Brief: Write out every line below that includes the word "aprendizado".

Entries supplied:
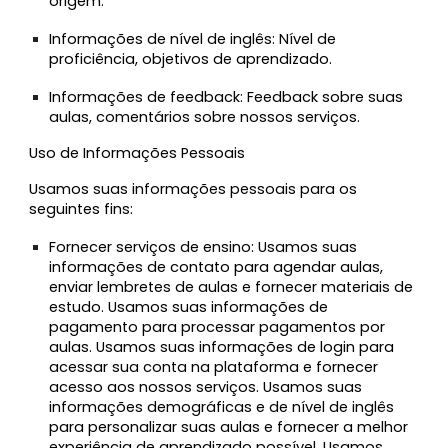
origem.
Informações de nível de inglês:
Nível de
proficiência, objetivos de aprendizado.
Informações de feedback:
Feedback sobre suas
aulas, comentários sobre nossos serviços.
Uso de Informações Pessoais
Usamos suas informações pessoais para os
seguintes fins:
Fornecer serviços de ensino:
Usamos suas
informações de contato para agendar aulas,
enviar lembretes de aulas e fornecer materiais de
estudo. Usamos suas informações de
pagamento para processar pagamentos por
aulas. Usamos suas informações de login para
acessar sua conta na plataforma e fornecer
acesso aos nossos serviços. Usamos suas
informações demográficas e de nível de inglês
para personalizar suas aulas e fornecer a melhor
experiência de aprendizado possível. Usamos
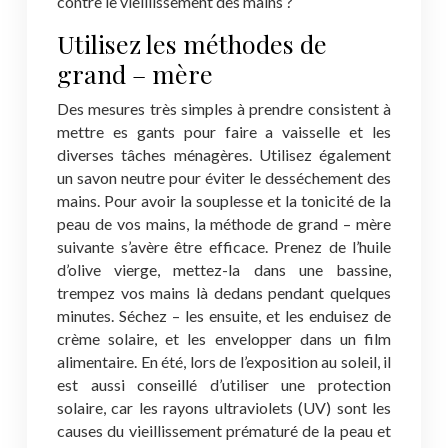
contre le vieillissement des mains ?
Utilisez les méthodes de
grand – mère
Des mesures très simples à prendre consistent à
mettre es gants pour faire a vaisselle et les
diverses tâches ménagères. Utilisez également
un savon neutre pour éviter le desséchement des
mains. Pour avoir la souplesse et la tonicité de la
peau de vos mains, la méthode de grand – mère
suivante s’avère être efficace. Prenez de l’huile
d’olive vierge, mettez-la dans une bassine,
trempez vos mains là dedans pendant quelques
minutes. Séchez – les ensuite, et les enduisez de
crème solaire, et les envelopper dans un film
alimentaire. En été, lors de l’exposition au soleil, il
est aussi conseillé d’utiliser une protection
solaire, car les rayons ultraviolets (UV) sont les
causes du vieillissement prématuré de la peau et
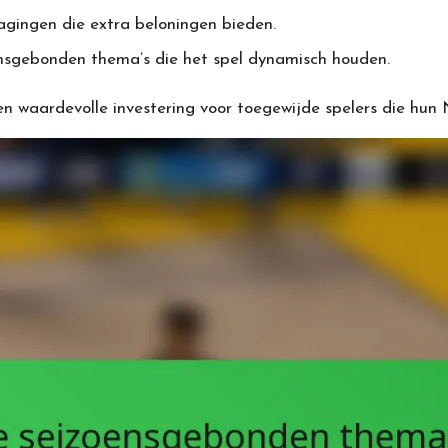
gingen die extra beloningen bieden.
nsgebonden thema’s die het spel dynamisch houden.
aardevolle investering voor toegewijde spelers die hun N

Result of this exercise:
proficiência, objetivos de aprendizado.
experiência de aprendizado possível. Usamos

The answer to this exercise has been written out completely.